La France préfère le suicide industriel et le vrai faux gaullisme sous compétitif...

Flinguer la monnaie c'est flinguer le pouvoir d'achat... 30% pour le Yen en moins ne relance pas l'export.
Ferons-nous une politique de monnaie faible? Ou bien ferons-nous le travail de réformes structurelles...

La relance à la français, quand on n'est pas bons on dit qu'on est des bons... une bonne tête de vainqueur à la Vercingétorix la poule gauloise!
La croissance quand les poules auront des dents, mr le dirigeant fait la poule...

Que pensez-vous de pays de chrétiens, pays de chômage... on fait dans le bon crétin, le curé rouge?

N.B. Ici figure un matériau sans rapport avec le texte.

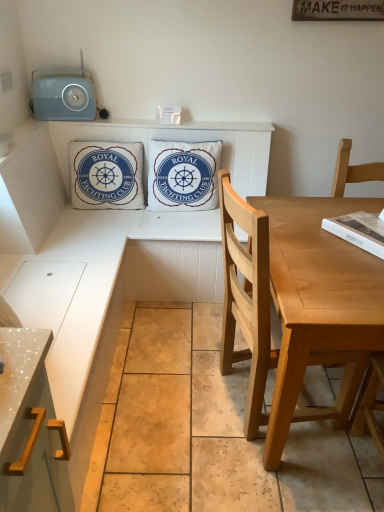
Question: Considering their positions, is light wood chair at right located in front of or behind white cotton cushion at upper center, which is counted as the 2th pillow, starting from the right?

Choices:
 (A) behind
 (B) front

Answer: (B)

Question: In terms of size, does light wood chair at right appear bigger or smaller than white cotton cushion at upper center, which is counted as the 2th pillow, starting from the right?

Choices:
 (A) small
 (B) big

Answer: (B)

Question: Which of these objects is positioned closest to the light wood chair at right?

Choices:
 (A) metallic gold cabinet handle at lower left
 (B) matte blue radio at upper left
 (C) white cotton cushion at center, the second pillow when ordered from left to right
 (D) white cotton cushion at upper center, which is counted as the 2th pillow, starting from the right

Answer: (A)

Question: Which object is positioned closest to the metallic gold cabinet handle at lower left?

Choices:
 (A) light wood chair at right
 (B) white cotton cushion at upper center, the first pillow viewed from the left
 (C) white cotton cushion at center, positioned as the 1th pillow in right-to-left order
 (D) matte blue radio at upper left

Answer: (A)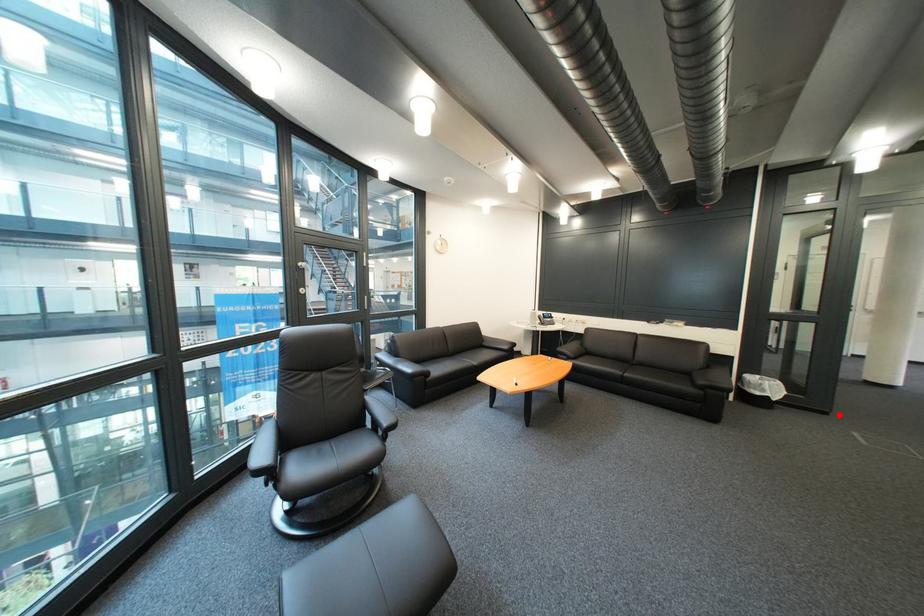
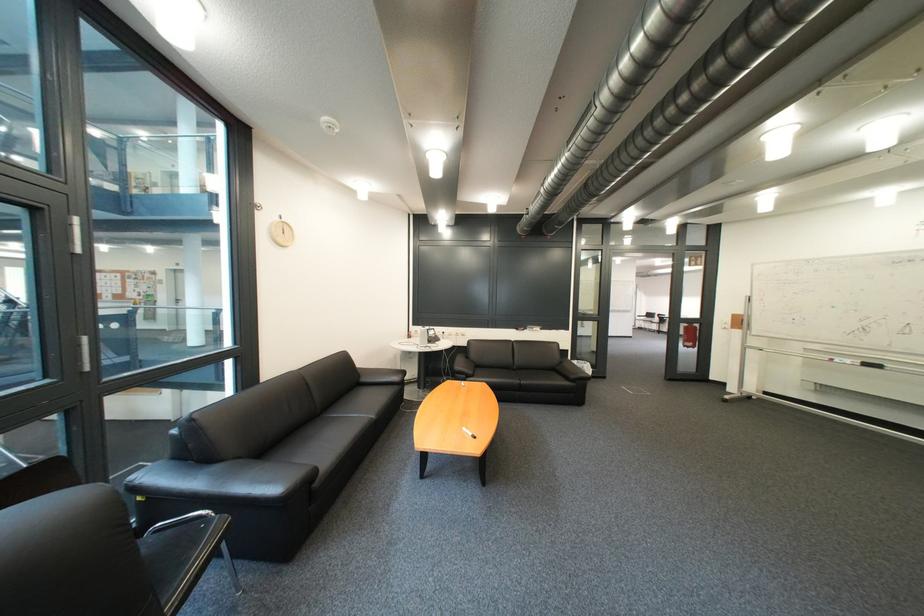
Where in the second image is the point corresponding to the highlighted location from the first image?

(618, 379)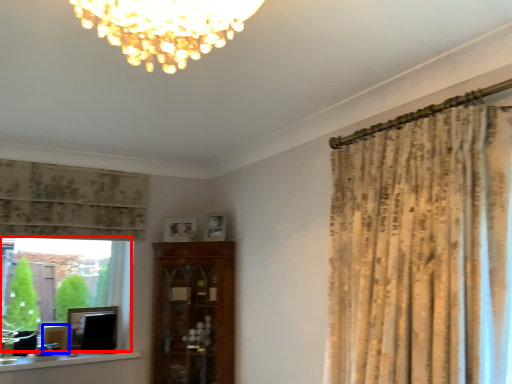
Question: Among these objects, which one is nearest to the camera, bay window (highlighted by a red box) or picture frame (highlighted by a blue box)?

Choices:
 (A) bay window
 (B) picture frame

Answer: (A)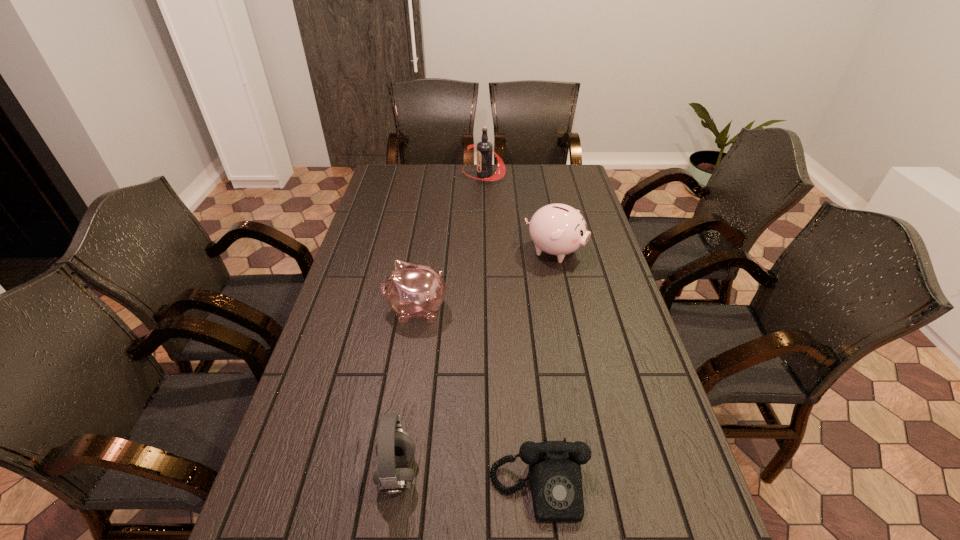
This screenshot has height=540, width=960. In the image, there is a desktop. In order to click on vacant space at the far left corner in this screenshot , I will do `click(411, 172)`.

Find the location of `free region at the far right corner of the desktop`. free region at the far right corner of the desktop is located at coordinates (581, 184).

This screenshot has width=960, height=540. Find the location of `vacant area that lies between the nearer piggy bank and the headset`. vacant area that lies between the nearer piggy bank and the headset is located at coordinates (407, 392).

This screenshot has width=960, height=540. I want to click on unoccupied position between the shortest object and the right piggy bank, so click(547, 370).

Find the location of a particular element. The height and width of the screenshot is (540, 960). unoccupied area between the farthest object and the second farthest object is located at coordinates [x=519, y=213].

Find the location of a particular element. This screenshot has height=540, width=960. vacant region between the right piggy bank and the left piggy bank is located at coordinates (486, 280).

Find the location of a particular element. free space between the tallest object and the headset is located at coordinates (441, 324).

You are a GUI agent. You are given a task and a screenshot of the screen. Output one action in this format:
    pyautogui.click(x=<x>, y=<y>)
    Task: Click on the vacant area between the farthest object and the shortest object
    
    Given the screenshot: What is the action you would take?
    512,332

Identify the location of free space between the farther piggy bank and the tallest object. (519, 213).

The image size is (960, 540). What are the coordinates of `vacant space that is in between the telephone and the nearer piggy bank` in the screenshot? It's located at (478, 399).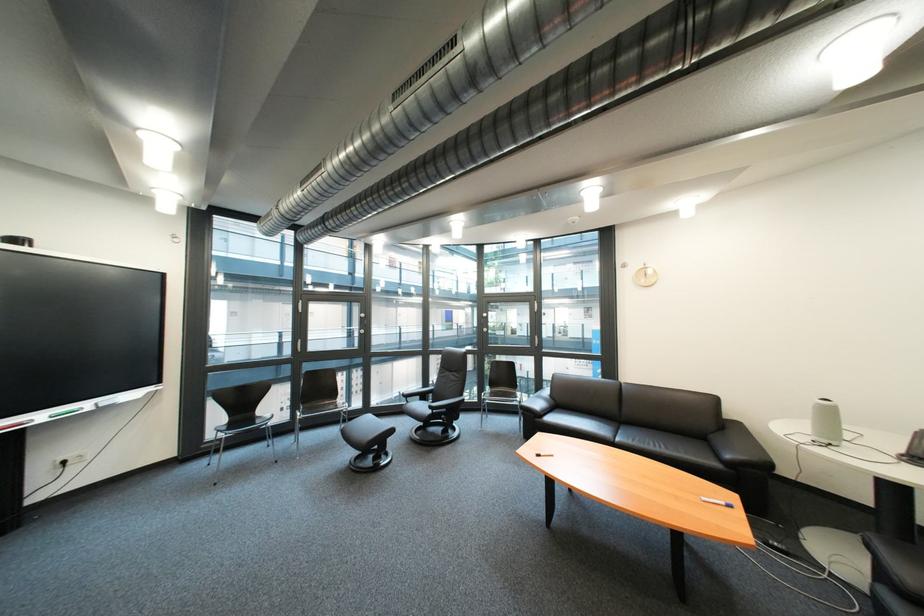
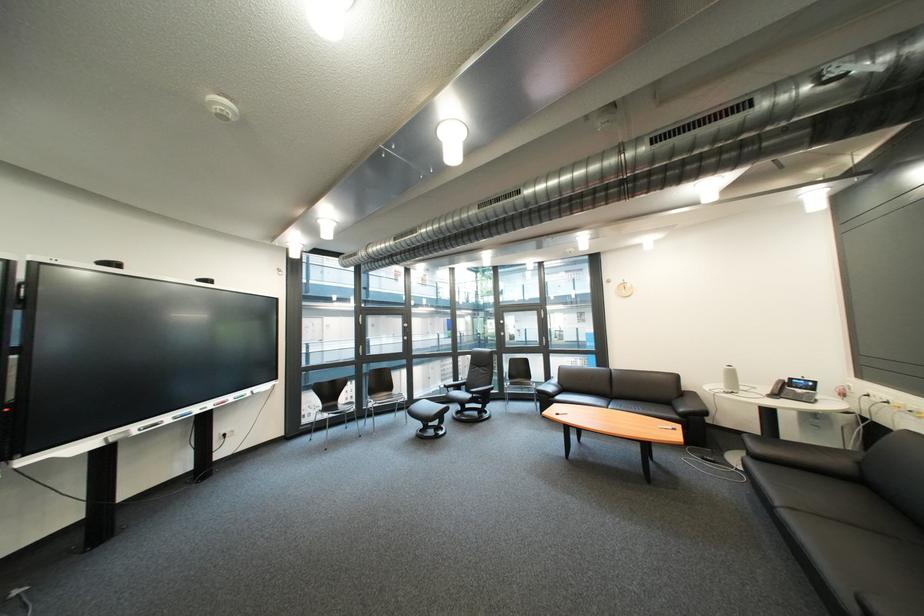
Locate, in the second image, the point that corresponds to point 551,406 in the first image.

(563, 389)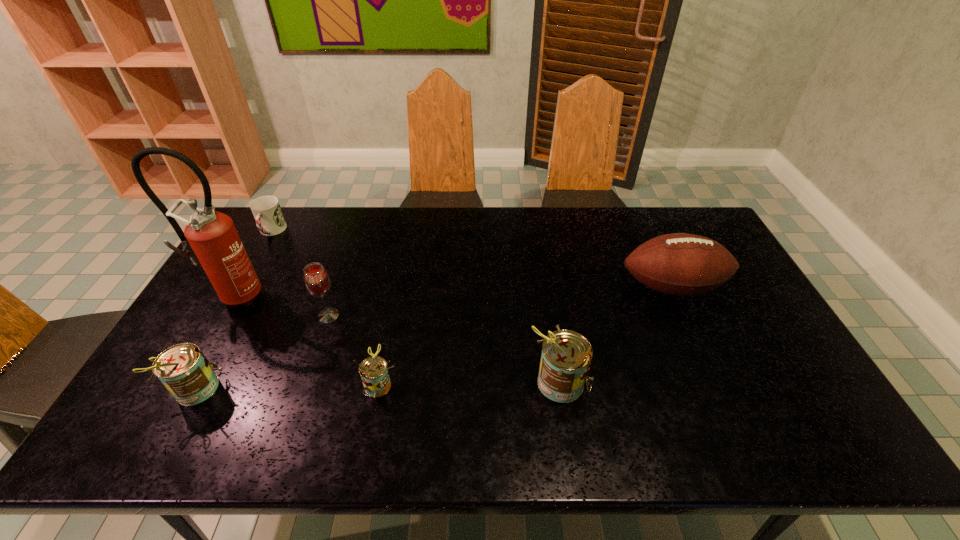
At what (x,y) coordinates should I click in order to perform the action: click on object present at the far left corner. Please return your answer as a coordinate pair (x, y). Looking at the image, I should click on (267, 212).

What are the coordinates of `object at the near left corner` in the screenshot? It's located at (184, 370).

In the image, there is a desktop. Where is `free region at the far edge`? The width and height of the screenshot is (960, 540). free region at the far edge is located at coordinates tap(487, 226).

Identify the location of free point at the near edge. (437, 382).

In the image, there is a desktop. What are the coordinates of `vacant space at the left edge` in the screenshot? It's located at (204, 316).

Where is `vacant space at the right edge of the desktop`? vacant space at the right edge of the desktop is located at coordinates (778, 377).

This screenshot has height=540, width=960. In order to click on free space at the far left corner in this screenshot , I will do `click(297, 214)`.

Where is `blank space at the far right corner of the desktop`? The width and height of the screenshot is (960, 540). blank space at the far right corner of the desktop is located at coordinates (678, 214).

Locate an element on the screen. This screenshot has height=540, width=960. unoccupied position between the fire extinguisher and the wineglass is located at coordinates (282, 306).

At what (x,y) coordinates should I click in order to perform the action: click on unoccupied area between the wineglass and the rightmost can. Please return your answer as a coordinate pair (x, y). Looking at the image, I should click on (444, 349).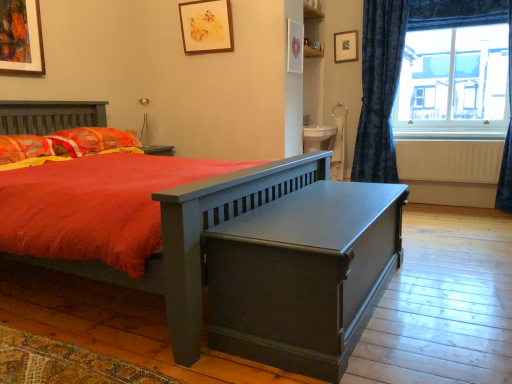
This screenshot has width=512, height=384. What do you see at coordinates (455, 79) in the screenshot?
I see `transparent glass window at upper right` at bounding box center [455, 79].

What is the approximate width of blue fabric curtain at right, which is the first curtain in right-to-left order?

blue fabric curtain at right, which is the first curtain in right-to-left order, is 28.25 centimeters in width.

Identify the location of blue fabric curtain at right, the 2th curtain in the left-to-right sequence. coord(507,143).

The width and height of the screenshot is (512, 384). Describe the element at coordinates (206, 26) in the screenshot. I see `wooden picture frame at upper center, which is the second picture frame from back to front` at that location.

Find the location of `matte wooden picture frame at upper left, which is the 1th picture frame from left to right`. matte wooden picture frame at upper left, which is the 1th picture frame from left to right is located at coordinates (21, 37).

Measure the distance between point (130, 135) and camera.

Point (130, 135) is 11.77 feet from camera.

Image resolution: width=512 pixels, height=384 pixels. What do you see at coordinates (303, 275) in the screenshot?
I see `matte dark green trunk at center` at bounding box center [303, 275].

Describe the element at coordinates (379, 89) in the screenshot. I see `blue textured curtain at right, which is the 1th curtain from left to right` at that location.

Identify the location of transparent glass window at upper right. (455, 79).

From a real-world perspective, between blue fabric curtain at right, which is the first curtain in right-to-left order, and blue textured curtain at right, which is the 1th curtain from left to right, who is vertically higher?

In real-world perspective, blue textured curtain at right, which is the 1th curtain from left to right, is above.

Between blue fabric curtain at right, which is the first curtain in right-to-left order, and blue textured curtain at right, which is the 1th curtain from left to right, which one has smaller size?

Smaller between the two is blue fabric curtain at right, which is the first curtain in right-to-left order.

From the image's perspective, which one is positioned lower, blue fabric curtain at right, which is the first curtain in right-to-left order, or blue textured curtain at right, which is the 1th curtain from left to right?

blue fabric curtain at right, which is the first curtain in right-to-left order, from the image's perspective.

What's the angular difference between blue fabric curtain at right, which is the first curtain in right-to-left order, and blue textured curtain at right, which is the 1th curtain from left to right,'s facing directions?

The facing directions of blue fabric curtain at right, which is the first curtain in right-to-left order, and blue textured curtain at right, which is the 1th curtain from left to right, are 0.405 degrees apart.

I want to click on window on the right of matte white picture frame at upper center, marked as the 2th picture frame in a right-to-left arrangement, so click(455, 79).

Is matte white picture frame at upper center, marked as the 2th picture frame in a right-to-left arrangement, further to the viewer compared to transparent glass window at upper right?

No, matte white picture frame at upper center, marked as the 2th picture frame in a right-to-left arrangement, is in front of transparent glass window at upper right.

Does matte white picture frame at upper center, which is counted as the third picture frame, starting from the back, have a greater height compared to transparent glass window at upper right?

No, matte white picture frame at upper center, which is counted as the third picture frame, starting from the back, is not taller than transparent glass window at upper right.

From the image's perspective, between floral fabric pillow at left, which is counted as the 1th pillow, starting from the back, and matte wooden picture frame at upper center, positioned as the fourth picture frame in left-to-right order, which one is located above?

From the image's view, matte wooden picture frame at upper center, positioned as the fourth picture frame in left-to-right order, is above.

Locate an element on the screen. the 1st pillow positioned below the matte wooden picture frame at upper center, the 1th picture frame viewed from the back (from the image's perspective) is located at coordinates (89, 141).

Looking at this image, would you consider floral fabric pillow at left, which is counted as the 1th pillow, starting from the back, to be distant from matte wooden picture frame at upper center, which appears as the 1th picture frame when viewed from the right?

floral fabric pillow at left, which is counted as the 1th pillow, starting from the back, is far away from matte wooden picture frame at upper center, which appears as the 1th picture frame when viewed from the right.

From a real-world perspective, is matte wooden picture frame at upper center, which ranks as the 4th picture frame in front-to-back order, located beneath blue fabric curtain at right, which is the first curtain in right-to-left order?

Actually, matte wooden picture frame at upper center, which ranks as the 4th picture frame in front-to-back order, is physically above blue fabric curtain at right, which is the first curtain in right-to-left order, in the real world.

Can you confirm if matte wooden picture frame at upper center, the 1th picture frame viewed from the back, is shorter than blue fabric curtain at right, the 2th curtain in the left-to-right sequence?

Yes.

Who is smaller, matte wooden picture frame at upper center, positioned as the fourth picture frame in left-to-right order, or blue fabric curtain at right, the 2th curtain in the left-to-right sequence?

matte wooden picture frame at upper center, positioned as the fourth picture frame in left-to-right order, is smaller.

Is point (351, 43) closer or farther from the camera than point (246, 213)?

Point (351, 43) is farther from the camera than point (246, 213).

Between matte wooden picture frame at upper center, the 1th picture frame viewed from the back, and matte dark green trunk at center, which one has larger width?

Wider between the two is matte dark green trunk at center.

Who is bigger, matte wooden picture frame at upper center, positioned as the fourth picture frame in left-to-right order, or matte dark green trunk at center?

Bigger between the two is matte dark green trunk at center.

Considering the points (117, 143) and (195, 34), which point is behind, point (117, 143) or point (195, 34)?

The point (195, 34) is farther from the camera.

Which object is positioned more to the left, floral fabric pillow at left, marked as the 2th pillow in a front-to-back arrangement, or wooden picture frame at upper center, the 2th picture frame when ordered from left to right?

floral fabric pillow at left, marked as the 2th pillow in a front-to-back arrangement.

Is floral fabric pillow at left, marked as the 2th pillow in a front-to-back arrangement, positioned in front of wooden picture frame at upper center, the 2th picture frame when ordered from left to right?

Yes, it is in front of wooden picture frame at upper center, the 2th picture frame when ordered from left to right.

Who is bigger, floral fabric pillow at left, marked as the 2th pillow in a front-to-back arrangement, or wooden picture frame at upper center, the 2th picture frame when ordered from left to right?

Bigger between the two is floral fabric pillow at left, marked as the 2th pillow in a front-to-back arrangement.

Could you tell me if fluffy orange pillow at left, which appears as the 2th pillow when viewed from the back, is turned towards blue fabric curtain at right, the 2th curtain in the left-to-right sequence?

No, fluffy orange pillow at left, which appears as the 2th pillow when viewed from the back, is not turned towards blue fabric curtain at right, the 2th curtain in the left-to-right sequence.

Is fluffy orange pillow at left, which appears as the 2th pillow when viewed from the back, positioned behind blue fabric curtain at right, which is the first curtain in right-to-left order?

No, it is in front of blue fabric curtain at right, which is the first curtain in right-to-left order.

Which is more to the right, fluffy orange pillow at left, which appears as the 2th pillow when viewed from the back, or blue fabric curtain at right, which is the first curtain in right-to-left order?

blue fabric curtain at right, which is the first curtain in right-to-left order.

The image size is (512, 384). There is a blue fabric curtain at right, the 2th curtain in the left-to-right sequence. Identify the location of curtain above it (from a real-world perspective). (379, 89).

Locate an element on the screen. Image resolution: width=512 pixels, height=384 pixels. window that is under the matte white picture frame at upper center, which is counted as the third picture frame, starting from the left (from a real-world perspective) is located at coordinates (455, 79).

Based on their spatial positions, is fluffy orange pillow at left, which appears as the 2th pillow when viewed from the back, or blue fabric curtain at right, which is the first curtain in right-to-left order, further from transparent glass window at upper right?

fluffy orange pillow at left, which appears as the 2th pillow when viewed from the back.

Considering their positions, is matte white picture frame at upper center, which is counted as the third picture frame, starting from the back, positioned closer to blue textured curtain at right, which is the 1th curtain from left to right, than fluffy orange pillow at left, which ranks as the first pillow in front-to-back order?

matte white picture frame at upper center, which is counted as the third picture frame, starting from the back, is closer to blue textured curtain at right, which is the 1th curtain from left to right.

Considering their positions, is wooden picture frame at upper center, placed as the third picture frame when sorted from front to back, positioned further to fluffy orange pillow at left, which ranks as the first pillow in front-to-back order, than blue fabric curtain at right, which is the first curtain in right-to-left order?

The object further to fluffy orange pillow at left, which ranks as the first pillow in front-to-back order, is blue fabric curtain at right, which is the first curtain in right-to-left order.

Estimate the real-world distances between objects in this image. Which object is closer to white matte radiator at right, matte dark green trunk at center or floral fabric pillow at left, which is counted as the 1th pillow, starting from the back?

Based on the image, matte dark green trunk at center appears to be nearer to white matte radiator at right.

Considering their positions, is white matte radiator at right positioned closer to matte wooden picture frame at upper center, positioned as the fourth picture frame in left-to-right order, than wooden picture frame at upper center, the 2th picture frame when ordered from left to right?

Based on the image, wooden picture frame at upper center, the 2th picture frame when ordered from left to right, appears to be nearer to matte wooden picture frame at upper center, positioned as the fourth picture frame in left-to-right order.

Which object lies nearer to the anchor point white matte radiator at right, floral fabric pillow at left, which is counted as the 1th pillow, starting from the back, or fluffy orange pillow at left, which appears as the 2th pillow when viewed from the back?

floral fabric pillow at left, which is counted as the 1th pillow, starting from the back.

Based on their spatial positions, is blue fabric curtain at right, the 2th curtain in the left-to-right sequence, or matte wooden picture frame at upper left, marked as the fourth picture frame in a back-to-front arrangement, further from matte dark green trunk at center?

Based on the image, matte wooden picture frame at upper left, marked as the fourth picture frame in a back-to-front arrangement, appears to be further to matte dark green trunk at center.

Based on their spatial positions, is matte wooden picture frame at upper center, which ranks as the 4th picture frame in front-to-back order, or fluffy orange pillow at left, which appears as the 2th pillow when viewed from the back, closer to wooden picture frame at upper center, the 2th picture frame when ordered from left to right?

Among the two, matte wooden picture frame at upper center, which ranks as the 4th picture frame in front-to-back order, is located nearer to wooden picture frame at upper center, the 2th picture frame when ordered from left to right.

Where is `pillow between fluffy orange pillow at left, which appears as the 2th pillow when viewed from the back, and matte wooden picture frame at upper center, which ranks as the 4th picture frame in front-to-back order, from left to right`? Image resolution: width=512 pixels, height=384 pixels. pillow between fluffy orange pillow at left, which appears as the 2th pillow when viewed from the back, and matte wooden picture frame at upper center, which ranks as the 4th picture frame in front-to-back order, from left to right is located at coordinates [x=89, y=141].

I want to click on curtain between matte dark green trunk at center and white matte radiator at right from front to back, so click(x=507, y=143).

Locate an element on the screen. The height and width of the screenshot is (384, 512). curtain situated between wooden picture frame at upper center, which is the second picture frame from back to front, and transparent glass window at upper right from left to right is located at coordinates (379, 89).

Locate an element on the screen. The height and width of the screenshot is (384, 512). radiator between fluffy orange pillow at left, which ranks as the first pillow in front-to-back order, and blue fabric curtain at right, which is the first curtain in right-to-left order, in the horizontal direction is located at coordinates (449, 161).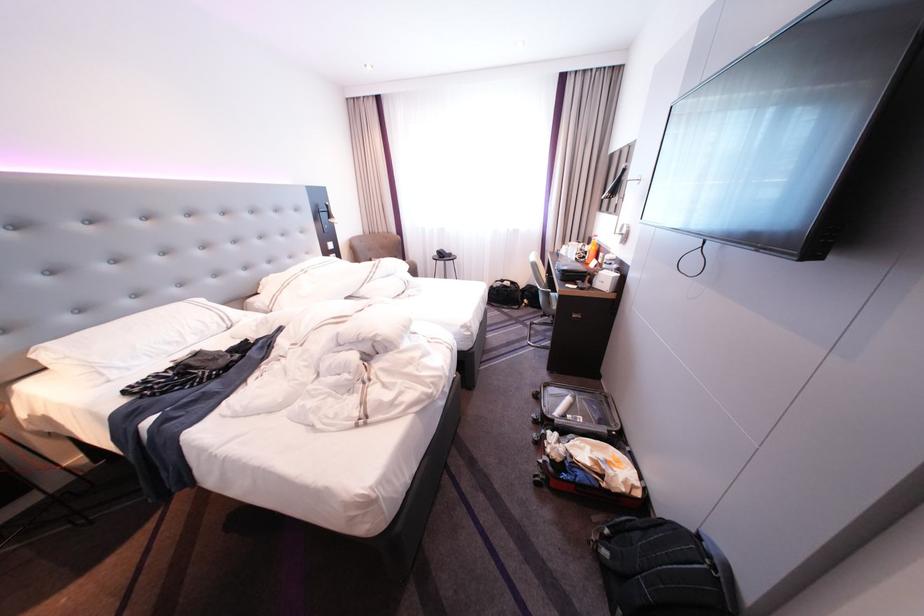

Mis à part l'Allemagne on s'illustre par le chômage, le déficit, la croissance nulle, l'administration tentaculaire, la compétitivité, les 700 à 1000 milliards de trous de retraites, l'industrie qui perd 1 million d'emplois par décennie, l'euro mal ajusté, la recherche sans applications et l'industrie sans robots, la moitié des ETI que les anglais, pas de grande entreprise moderne, la normite, le dézinguage du PMI.
En France on parle fort mais on dit beaucoup de bétises, les traités non appliquées, la parole sans les actes, la préférence pour le chômage au profit des fonctionnaires...
c'est le royaume des fonctionnaires, le pnb sous nos voisins. 2 millions d'emplois perdus pour cause de réglementations, la sphère administrative vampirise la sphère productive, le modèle inflation dévaluation, l'agitation fiscale, la pénurie de logements... la politique des bulles et 60% de diplômés en exclusion!
Qui sera le dindon de la farce du déficit: pour Maastriche irons-nous vers ds ventes d'actifs à l'étranger, avec la saisie des comptes, impôts en hausse et prestations sociales en baisse sur fond de chômage en hausse! Et quel avenir pour l'euro?
Réponse de le 15/12/2014 à 7:33 :
La locomotive allemande est en panne. Pourtant son "moteur" l'industrie automobile dont-elle est excessivement dépendante n'a pas encore eu de raté. Quant au chômage, il existe bel et bien à un niveau équivalent à celui de la France mais masqué par la multiplication des "petits boulots" pas assez payés pour vivre. Avec l'accroissement de l'immigration, ce chômage ne pourra qu'augmenter chez nos voisins. Il ne faut pas oublier qu'en France nous avons de l'ordre de 400.000 immigrés de plus par an (200.000 légaux et à peu près autant d'illégaux) à absorber.